## Исходный фрагмент
....
Component Technology Scale
Rule Engine In-memory (Bloom filter + regex) <0.1ms
Fast Model XGBoost (CPU) <1ms
Deep Model DistilBERT on GPU (Triton) ~10ms
IP Reputation Redis (IP -> score) <1ms
Domain Reputation Redis + daily batch update <1ms
Spam Graph Neo4j / in-memory graph <5ms
Event Stream Kafka (user feedback: mark as spam) Async
Training Pipeline Spark + PyTorch Daily retrain

Latency Budget

Total classification: <50ms (email), <10ms (real-time chat)
....
## Входные данные
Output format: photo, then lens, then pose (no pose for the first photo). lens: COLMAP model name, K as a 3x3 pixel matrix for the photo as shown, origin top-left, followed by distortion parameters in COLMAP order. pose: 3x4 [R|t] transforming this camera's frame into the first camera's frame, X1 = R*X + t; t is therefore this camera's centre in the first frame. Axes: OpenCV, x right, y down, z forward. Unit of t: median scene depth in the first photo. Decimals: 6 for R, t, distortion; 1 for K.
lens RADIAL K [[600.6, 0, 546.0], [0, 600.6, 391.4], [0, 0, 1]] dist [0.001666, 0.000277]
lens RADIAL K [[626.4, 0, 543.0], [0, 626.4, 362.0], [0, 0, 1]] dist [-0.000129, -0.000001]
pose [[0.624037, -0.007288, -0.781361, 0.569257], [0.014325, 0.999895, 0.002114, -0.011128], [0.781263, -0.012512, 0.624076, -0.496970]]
....
## Задание
Оформите списком абзац фрагмента, который начинается словами «Total classification». Сохраните все значения задержки. Строки здесь не понадобятся.

## Ответ
Total classification:
- email: <50ms
- real-time chat: <10ms